Please believe me, he was just as we left him in ’47. He must have been seventy-five or older. But he didn’t look it. I asked him his secret, and he said, ‘I never look in a mirror. I never exercise. I never think about tomorrow.’ But he was underrating himself on the last claim. Let alone the next day, he didn’t even think about that day. He hadn’t changed a bit. He greeted me very warmly. In his embrace, I felt transported back into my twenties. I felt like I was meeting a long-lost twin. I agree with you that the embrace of some people always makes you feel ecstatic.

You’ll find Mullah Aasi ready to help everyone and ready to do every sort of work, just so long as it’s not his own. He knows every police officer in town. If someone needs him to speak on their behalf at midnight, he goes with them. If someone’s sick or in a bad way, he’ll hoof it himself to make sure they get medicine or whatever else they need. He’s also a homeopath. Regardless of whether homeopathic medicine has any effect or not, his hands had the healing touch. There were always sick people hanging around him. He didn’t charge anything for medicine or advice.

And this was no different in his youth. Like Aladdin’s genie, he was always ready to be of service. He was a great organizer. Once during the summer of ’41, Mian Tajammul Hussain had a great idea; his dad had gone to Calcutta. He said, ‘Hey, Mullah, it’s been ages since I’ve seen a prostitute dance. The last time was for the wedding of Mr Jamal’s son. That was seven months ago. Let’s get a dozen friends together to pool our money for a show. All you have to do is grab the bull by the horns and get her here. Then, by god, it’ll be a blast!’

‘Now why didn’t you say anything before?’ Mullah Aasi replied. ‘You just get a carpet, and I’ll do the rest. But there’s one thing. When money’s involved, there’s always the chance of foul play. Infighting’s OK — and expected — when everyone’s trying to do good, but when bad things are involved, we need absolute confidence in one another and unanimity among ourselves. So, now, tell me one thing, who would a collectively hired prostitute pay her respects to?’
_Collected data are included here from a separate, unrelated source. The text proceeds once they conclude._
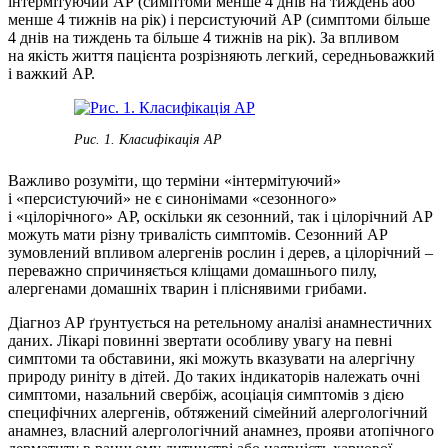
інтермітуючий АР (симптоми менше 4 днів на тиждень або
менше 4 тижнів на рік) і персистуючий АР (симптоми більше
4 днів на тиждень та більше 4 тижнів на рік). За впливом
на якість життя пацієнта розрізняють легкий, середньоважкий
і важкий АР.
Рис. 1. Класифікація АР
Важливо розуміти, що терміни «інтермітуючий»
і «персистуючий» не є синонімами «сезонного»
і «цілорічного» АР, оскільки як сезонний, так і цілорічний АР
можуть мати різну тривалість симптомів. Сезонний АР
зумовлений впливом алергенів рослин і дерев, а цілорічний –
переважно спричиняється кліщами домашнього пилу,
алергенами домашніх тварин і пліснявими грибами.
Діагноз АР ґрунтується на ретельному аналізі анамнестичних
даних. Лікарі повинні звертати особливу увагу на певні
симптоми та обставини, які можуть вказувати на алергічну
природу риніту в дітей. До таких індикаторів належать очні
симптоми, назальний свербіж, асоціація симптомів з дією
специфічних алергенів, обтяжений сімейний алергологічний
анамнез, власний алергологічний анамнез, прояви атопічного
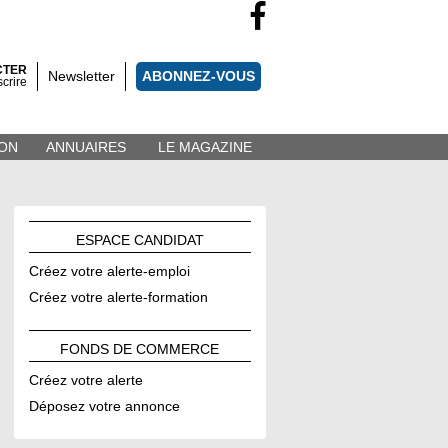
CTER
Newsletter
ABONNEZ-VOUS
scrire
ON
ANNUAIRES
LE MAGAZINE
ESPACE
CANDIDAT
Créez votre alerte-emploi
Créez votre alerte-formation
FONDS DE
COMMERCE
Créez votre alerte
Déposez votre annonce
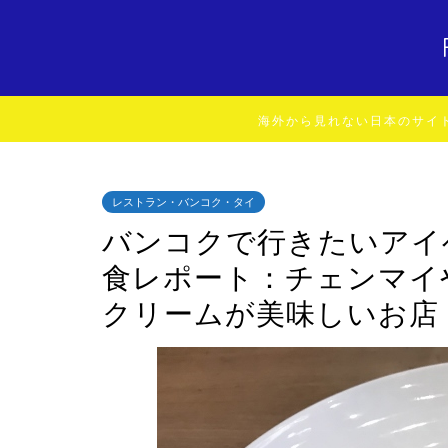
海外から見れない日本のサイ
レストラン・バンコク・タイ
バンコクで行きたいアイ
食レポート：チェンマイ
クリームが美味しいお店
That Saturday after dinner, Mullah Aasi arrived on a horse-drawn cart with ‘the rest.’ (He himself was holding onto the cart’s side — that part that extended out from the seat.) He brought down the betel-nut box, the tablas, the sarangi, the ankle-bells, and the old and infirm tabla player. He whispered to me that the prostitute hadn’t wanted to come on account of his beard. As for money, we managed because we split the costs among ourselves. Everything else was his doing, and that included selecting and procuring the bungalow in the countryside where this party was to take place. He was friends with the deputy collector. He laid out the food on the picnic blanket by himself. He had bought Kanpur’s special red-and-white rasgulla in big terracotta cups. He had gone to the trouble of having Lucknavi cream made for us to eat with zardah. He said the paan was folded by a comely, young Lucknavi woman. She packed it so tightly that if you should happen to throw it at someone, the victim would cry out in pain. The paan might break into pieces, but it would never unfold. Just before spreading out the picnic blanket, he supervised the sprinkling of jaggery and salt onto the tandoori bread. In Kanpur, these are called chinte ki roti. He made sure that newly plated fingerbowls filled with neem leaves and water were placed in the room’s corner. Long story short, he did everything. Then after we all sat down on the picnic blanket, someone asked where he was. We sent out a search party, but he was nowhere to be found. The party took place, but it was joyless. The next day when I asked him about it, he got mad, ‘When did you ever invite me? You asked me to arrange things, so I did.’